Scientific classification
- Kingdom: Animalia
- Phylum: Chordata
- Class: Aves
- Order: Passeriformes
- Family: Mitrospingidae
- Genus: Orthogonys Strickland, 1844
- Species: O. chloricterus
- Binomial name: Orthogonys chloricterus (Vieillot, 1819)

= Olive-green tanager =

- Genus: Orthogonys
- Species: chloricterus
- Authority: (Vieillot, 1819)
- Conservation status: LC
- Parent authority: Strickland, 1844

Species of bird in Brazil

The olive-green tanager (Orthogonys chloricterus) is a species of bird in the family Mitrospingidae.

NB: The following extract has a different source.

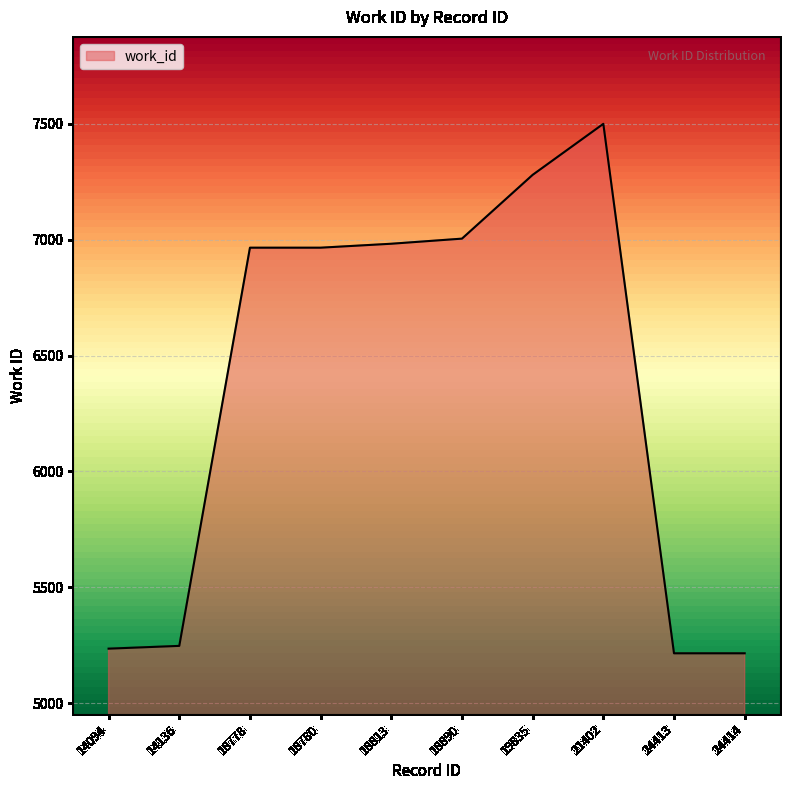

What is the change in value from 18778 to 24413?

-1749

It is endemic to Brazil.

==Taxonomy and systematics==
The olive-green tanager and the three other species in family Mitrospingidae were previously placed in family Thraupidae, the "true" tanagers. A 2013 publication detailed how they did not belong there and proposed the new family for them. The North and South American Classification Committees of the American Ornithological Society accepted the new placement in July 2017 and March 2019, respectively. The International Ornithological Committee (IOC) followed suit in January 2018.

The olive-green tanager is the only member of its genus and has no subspecies.

==Description==
The olive-green tanager is 18 to 19 cm long. The adult is olive green above and dull yellow below; it has a tinge of olive on the sides and flanks.

==Distribution and habitat==
The olive-green tanager is found only in southeastern Brazil, from Espírito Santo state south to eastern Santa Catarina and northeastern Rio Grande do Sul. It inhabits the interior and edges of humid montane forest at elevations of 900 to 1800 m.

==Behavior==
===Feeding===
The olive-green tanager's diet is primarily insects, though it also eats fruit. It typically forages in flocks of its own species that may number up to 20 individuals but more usually have about eight. It feeds in the mid- to upper levels of the forest, usually picking prey from leaves, and it also sallies for flying insects.

===Breeding===
One olive-green tanager was noted carrying nest material to a bromeliad in a large tree. No other information has been published about its breeding phenology.

===Vocalization===
The olive-green tanager's song has been rendered as "tséé-si, si, si, tséé-si, si, si." Its call is a buzzy "tseee" and it also calls "wheek!" while foraging.

==Status==
The IUCN has assessed the olive-green tanager as being of Least Concern. "Despite local population declines and fragmentation, its long-term viability should be assured if protection continues for the parks and reserves where it remains."